Mexican Drug War Data
A project to gather crime drug war crimes data.
The recent publishing of stop and frisk data from the NYCLU has stirred a lot of controversy, particularly because the data showed strong evidence of discrimination by the NYPD towards black and Hispanic New Yorkers. The NYCLU was able to conduct this study because of a piece of legislation introduced by the New York City Council requiring the NYPD to provide quarterly reports on stop-and-frisk data. Since then, the NYPD has also kept a computerized database of its stop-and-frisk program. The level of detail and granularity in these reports have made it possible for organizations such as the NYCLU to conduct successful studies on the results of the NYPD’s stop-and-frisk program. As a result, these studies have brought important social issues into the limelight and have demonstrated (as has been demonstrated countless times before) the importance of publicly accessible data.
The stop-and-frisk data’s level of detail is something to be dreamed of in Mexico. Unfortunately, after 6 years of violence, there is still no publicly accessible data set of stop-and-frisk-data granularity available on the violence in Mexico. We think that having a database with detailed reports on each incident would help better understand what has and is happening in Mexico. Our project will attempt to create a database of detailed “incidents” that have occurred in Mexico since the start of the drug war. We will attempt to do this in two ways. The populating of the database will first rely on people visiting the site to input past events by skimming through different news sources and providing a detailed account of what happened by using a friendly form on the site. Even if we got sufficient participation to go through all the news sources and capture all reported events, there is an inherent problem in that not all events get reported in the main stream media. In fact, the media has been doing such a bad job at reporting the violence in Mexico that people have taken matters into their own hands and have taken on the role of citizen reporters to warn other people about shootings in Mexico. Twitter has become one of the greater tools of citizen reporting with people’s prolific use of hashtags. From the project launch we plan on keeping a live recording of events as they unfold on Twitter and we will rely on people to confirm events and provide greater detail.
Preliminary twitter stream analysis indicates that events are more widely reported in twitter and much faster than any news source in Mexico. Events also seem to be relatively easy to spot. The graph below is a histogram of tweets containing the word “balacera” (shooting) over a period of twelve days. The spikes represent increased activity that could potentially indicate a shooting is taking place. By identifying these events (by measuring ∂Tweet/∂t) we could reach out to people and ask them to help validate and provide more information on the shooting.

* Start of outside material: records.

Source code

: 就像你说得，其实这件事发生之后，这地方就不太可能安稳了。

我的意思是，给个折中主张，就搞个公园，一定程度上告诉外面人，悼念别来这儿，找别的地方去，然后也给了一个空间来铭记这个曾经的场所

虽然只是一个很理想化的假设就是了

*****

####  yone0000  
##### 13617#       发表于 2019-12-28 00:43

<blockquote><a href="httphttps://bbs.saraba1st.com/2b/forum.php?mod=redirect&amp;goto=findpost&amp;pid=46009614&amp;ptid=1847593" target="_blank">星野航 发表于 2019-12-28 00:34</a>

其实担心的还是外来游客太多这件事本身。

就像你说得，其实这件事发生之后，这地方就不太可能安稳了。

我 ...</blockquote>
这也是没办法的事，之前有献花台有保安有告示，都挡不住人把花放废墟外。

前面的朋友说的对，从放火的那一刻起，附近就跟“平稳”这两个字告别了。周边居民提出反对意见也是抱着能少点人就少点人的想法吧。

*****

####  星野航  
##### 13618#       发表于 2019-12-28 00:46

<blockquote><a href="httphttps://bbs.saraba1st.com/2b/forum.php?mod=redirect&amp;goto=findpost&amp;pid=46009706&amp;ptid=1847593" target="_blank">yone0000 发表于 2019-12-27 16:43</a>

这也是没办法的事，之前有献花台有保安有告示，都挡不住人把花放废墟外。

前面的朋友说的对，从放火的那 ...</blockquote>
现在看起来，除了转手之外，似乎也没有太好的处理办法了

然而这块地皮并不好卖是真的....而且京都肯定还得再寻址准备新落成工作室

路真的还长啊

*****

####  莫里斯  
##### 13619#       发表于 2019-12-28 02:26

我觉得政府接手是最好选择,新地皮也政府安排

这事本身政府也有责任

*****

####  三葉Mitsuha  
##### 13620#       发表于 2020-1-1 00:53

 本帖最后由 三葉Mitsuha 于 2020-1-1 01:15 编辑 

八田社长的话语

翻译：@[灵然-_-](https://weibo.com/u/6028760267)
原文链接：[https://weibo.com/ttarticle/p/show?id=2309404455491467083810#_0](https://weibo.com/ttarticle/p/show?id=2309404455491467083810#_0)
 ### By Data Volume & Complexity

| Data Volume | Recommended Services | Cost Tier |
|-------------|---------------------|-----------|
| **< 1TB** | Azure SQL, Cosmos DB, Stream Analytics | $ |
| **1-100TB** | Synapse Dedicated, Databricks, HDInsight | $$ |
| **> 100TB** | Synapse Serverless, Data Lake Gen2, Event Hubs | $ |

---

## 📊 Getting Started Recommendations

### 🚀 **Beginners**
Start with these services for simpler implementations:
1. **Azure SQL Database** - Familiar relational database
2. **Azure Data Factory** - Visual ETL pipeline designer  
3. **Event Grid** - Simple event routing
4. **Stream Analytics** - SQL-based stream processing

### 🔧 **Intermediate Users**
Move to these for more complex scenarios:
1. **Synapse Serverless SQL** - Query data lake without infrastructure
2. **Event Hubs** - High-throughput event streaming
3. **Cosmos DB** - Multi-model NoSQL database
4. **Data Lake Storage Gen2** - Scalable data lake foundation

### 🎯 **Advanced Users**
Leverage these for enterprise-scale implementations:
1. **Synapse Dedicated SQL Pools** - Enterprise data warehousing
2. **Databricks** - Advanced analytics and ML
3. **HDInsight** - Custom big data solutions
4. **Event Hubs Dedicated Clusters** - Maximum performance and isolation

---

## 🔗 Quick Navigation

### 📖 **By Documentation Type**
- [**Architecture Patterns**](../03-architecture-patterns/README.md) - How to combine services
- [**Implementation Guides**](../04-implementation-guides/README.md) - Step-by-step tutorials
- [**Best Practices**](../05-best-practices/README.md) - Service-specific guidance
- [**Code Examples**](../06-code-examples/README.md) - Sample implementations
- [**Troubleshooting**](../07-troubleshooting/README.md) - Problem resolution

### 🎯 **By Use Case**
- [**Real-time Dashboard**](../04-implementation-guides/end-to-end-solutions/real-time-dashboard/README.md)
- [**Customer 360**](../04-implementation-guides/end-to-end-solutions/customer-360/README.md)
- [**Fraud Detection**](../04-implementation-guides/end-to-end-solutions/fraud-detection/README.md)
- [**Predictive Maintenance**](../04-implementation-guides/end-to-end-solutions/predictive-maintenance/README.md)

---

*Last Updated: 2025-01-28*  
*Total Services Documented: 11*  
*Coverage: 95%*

Gathering information live from tweets is not a new idea, and there is by no means an absence of information pertaining to the violence in Mexico. However, the data contains only what is reported by the government (I, for one, find it hard to believe that in 48 months, my hometown of Monterrey only had 297 murders and the border town of Nuevo Laredo only had 159) and the smallest level of detail is murder per city per month. One example of a provider of crime data is the Citizen Institute of Studies on Insecurity (ICESI). The site contains several accessible data sets but their data is organized by state per year. Whatever information they used to come up with their results is not accessible to the public, and attempts to contact them about obtaining more information have been stressful and ultimately futile. UPDATE: They seem to not exist anymore.
Several attempts at harnessing Twitter data for live reporting of shootings have been attempted. Most notable is Retio, a project started over a year ago by a group of engineers in Mérida. While it has mixed success rates in different cities, Retio has been able to harness the power of citizen reporting in major cities like Monterrey, Guadalajara and Mexico City quite effectively. However, Retio relies on users to actively tweet to one of Retio’s many different Twitter accounts (1 account per city). The tweets are then automatically categorized by report type and then retweeted from the respective city account. But the site has several shortcomings. First, while the site relies on people mentioning certain hashtags and accounts, the system still does a bad job eliminating spam because it looks at individual tweets. Second, reports contain very little information; it seems like Retio’s job is to simply map events and retweet the incident. Third, users are given no choice in anonymity (we are still debating on the benefits of anonymity). Lastly, and perhaps more importantly, the information gathered by Retio is not publicly available in a machine-readable format. Another big citizen reporting tool available is Centro de Integración Ciudadana (CIC). CIC does not rely on Twitter data, and just like Retio their reports do not contain much information and is not freely available in a machine-readable format. Whatever the shortcomings are for these different tools, they do prove that the Mexican citizenry is engaged and willing to participate.
The goal of our project is to create an easily accessible database that will (hopefully) provide better information than what is currently out there. We hope to gain support from citizens by actively reaching out to engaged citizens via Twitter and asking for their support. The idea is still very much in its early development, and it might seem like we’re reaching for “low-hanging fruit” but we’re fairly confident that we can provide a better service than some of the other citizen reporting projects that currently exist.